--- Seçilmiş bölüm ---
EBU AKİLE'NİN KATLİNDEN 2 HAFTA ÖNCE UYARMIŞLAR

Marjorie Cohn (*) - Truthout'ta yazdı: 

İsrail ordusunun Filistin-Amerikalı gazeteci Şirin Ebu Akile'yi başından vurarak öldürmesinden sadece iki hafta önce, Uluslararası Gazeteciler Federasyonu, Filistin Gazeteciler Sendikası ve Uluslararası Filistin Adalet Merkezi, İsrail'i Filistinli gazetecileri sistematik olarak hedef almakla suçlayarak Uluslararası Ceza Mahkemesi'ne resmi bir şikayette bulunmuştu. 

Uluslararası Gazeteciler Federasyonu genel sekreteri Anthony Bellanger, "Filistin'de gazetecilerin ve medya kuruluşlarının hedef alınması yaşam hakkı ve ifade özgürlüğünü ihlal ediyor" dedi.

İsrail hükümetinin propaganda makinesinin, İsrail'in Şirin Ebu Akile'yi öldüren kurşunun kimden çıktığına dair şüphe yaratmaya çalıştığı bir anda, New York Times ve Washington Post gibi ana akım medyanın öldürülme değil de ölme fiilini kullandığı bir noktada, İsrail'in Filistinli gazetecilere uyguladığı şiddet tüm çıplaklığıyla ortada. 

Yazar James Zogby, "İsrail askeri sözcüsünün, Şirin ve sırtından vurulan meslektaşı Ali el-Samudi'yi 'kameralarla donatılmış, eğer söylememe izin verirseniz,' diye tanımlaması çok açıklayıcıydı," diye yazıyor. 

Zogby, "İyi gazetecilerin yaptığı budur - kendilerini kameralar ve dizüstü bilgisayarlar ile donatırlar. Olaylara olduğu gibi tanık olurlar ve haberleri aktarırlar, böylece okuyucular ve izleyiciler ortaya çıkan dramı anlayabilirler. Görünen o ki, İsrail bunu son derece -hatta varoluşsal olarak- tehdit edici buluyor. Yoksa son yirmi yılda düzinelerce Filistinli gazeteciyi neden öldürsünler ki?” diyor. 

İsrail'in, Filistinlilerin Nakba'nın (Arapça "felaket" anlamına gelen Arapça sözcüğü) 74. yıl dönümünü anmalarından dört gün önce, 11 Mayıs'ta Ebu Akile'yi hedef alması belki de tesadüf değildi. 

Her 15 Mayıs'ta Filistinliler, İsrail'in Filistin topraklarında hile ve şiddetle kurulmasının yasını tutuyor.

Şirin Ebu Akile 25 yıl boyunca İsrail'in işgal altındaki Filistin topraklarındaki savaş suçlarını El Cezire adına belgeledi.
--- Gösterilen bilgiler ---
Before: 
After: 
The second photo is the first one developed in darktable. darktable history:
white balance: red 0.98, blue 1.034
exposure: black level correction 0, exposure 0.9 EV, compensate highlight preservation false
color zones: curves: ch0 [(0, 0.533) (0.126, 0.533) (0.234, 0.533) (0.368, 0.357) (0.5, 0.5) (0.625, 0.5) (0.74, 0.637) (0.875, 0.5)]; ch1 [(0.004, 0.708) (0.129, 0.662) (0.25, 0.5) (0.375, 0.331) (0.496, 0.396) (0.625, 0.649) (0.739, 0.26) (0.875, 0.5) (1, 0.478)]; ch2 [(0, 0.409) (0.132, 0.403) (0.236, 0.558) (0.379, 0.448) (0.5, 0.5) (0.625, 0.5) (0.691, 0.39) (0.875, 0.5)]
---
Yapılacaklar:
#1 Şirin Ebu Akile hakkındaki yazıya göre aşağıdaki soruları yanıtlayın.
(a) Ebu Akile'nin öldürülmesinden iki hafta önce Uluslararası Ceza Mahkemesi'ne şikayette bulunan kuruluşlar hangileridir?
(b) Ebu Akile'nin sırtından vurulan meslektaşının adı nedir?
(c) Ebu Akile, El Cezire adına kaç yıl boyunca belgeleme yaptı?
#2 Şirin Ebu Akile hakkındaki yazıyı iki cümleyle özetleyin.
#3 Şirin Ebu Akile hakkındaki yazıyı kaldığı yerden sürdürün.

Yanıtlar:
#1
(a) Uluslararası Gazeteciler Federasyonu, Filistin Gazeteciler Sendikası ve Uluslararası Filistin Adalet Merkezi.
(b) Ali el-Samudi.
(c) 25 yıl.

#2 İsrail ordusu, Filistin-Amerikalı gazeteci Şirin Ebu Akile'yi 11 Mayıs'ta başından vurarak öldürdü. Bundan yalnızca iki hafta önce üç kuruluş, İsrail'i Filistinli gazetecileri sistematik olarak hedef almakla suçlayarak Uluslararası Ceza Mahkemesi'ne resmi bir şikayette bulunmuştu.

#3
El Cezire, “Ebu Akile, gerçeği söyleyerek Filistin'deki insanları somutlaştırdı” dedi. 

51 yaşındaki kadın muhabir, suikaste uğradığında Cenin mülteci kampının girişine yakın bir yerde İsrail güçleri tarafından düzenlenen bir tutuklama operasyonunu izliyordu. Üzerinde "BASIN" yazan bir çelik yeleği olmasına rağmen, bir İsrail keskin nişancı askeri onu kulağının altından vurarak -koruyucu miğferiyle örtülmeyen başının tek kısmı- öldürme niyetini açıkça ortaya koydu.

El Cezire muhabiri Şaziye Hanayşe, ayrıca basın olarak etiketlenmiş bir kask ve yelek giyerek Abu Akleh'e ulaşmaya çalıştı, ancak askerler “o çöktükten sonra bile ateş etmeyi bırakmadı” dedi. "Atışlar yüzünden onu çekmek için kolumu bile uzatamadım. Ordu öldürmek için ateş etmekte kararlıydı.”

El Cezire'de basın yeleği giyen bir diğer gazeteci Ali el-Samudi, Ebu Akile ile aynı olayı haber yaparken sırtından vuruldu. Kurtuldu ve yaraları tedavi ediliyor.

Binlerce yaslı Filistinli, Ebu Akile'yi onurlandırmak için dışarı çıktı. İsrail işgal güçleri bu kez tabutu taşıyanlara saldırdı, “onları dövüp tekmeledi”, ardından “tabutu taşıyanları neredeyse tabutu düşürmeye zorladı”.

İsrail'in Filistinli Gazetecileri Öldürmesiyle İlgili ICC'ye Başvuru

Suikastlar (yargısız infazlar) Cenevre Sözleşmelerine göre savaş suçudur.

3 Mart 2021'de, eski ICC (Uluslararası Ceza Mahkemesi) başsavcısı Fatou Bensouda, ICC'nin Doğu Kudüs de dahil olmak üzere Batı Şeria ve Gazze Şeridi'nde İsrail'in 2014 yılındaki Koruyucu Kuşak Operasyonu'nda işlenen savaş suçlarıyla ilgili soruşturma başlattığını duyurdu. İsrail güçleri 2.251 Filistinliyi öldürmüştü.

Bensouda, İsrail kuvvetlerinin kasten öldürme, kasten ciddi yaralanmaya neden olma, orantısız güç kullanımı ve İsraillileri Filistin topraklarına gönderme dahil savaş suçları işlediğine inanmak için makul bir temel buldu. Bensouda ayrıca, Filistinlilerin sivillere karşı kasıtlı saldırılar, sivilleri canlı kalkan olarak kullanma, işkence ve kasten öldürme dahil olası savaş suçlarını soruşturmaya karar verdi.

Ekim 2021'de İsrail, önde gelen altı Filistinli insan hakları grubunu kesinlikle hiçbir kanıt olmaksızın “terörist” örgüt olarak ilan etti. 

Bu, ICC soruşturmasına ve Filistin boykot ve yaptırımlar (BDS) hareketine misilleme olarak yapıldı.

BDS hareketi, 2005 yılında 170 Filistinli sivil toplum kuruluşu tarafından başlatıldı.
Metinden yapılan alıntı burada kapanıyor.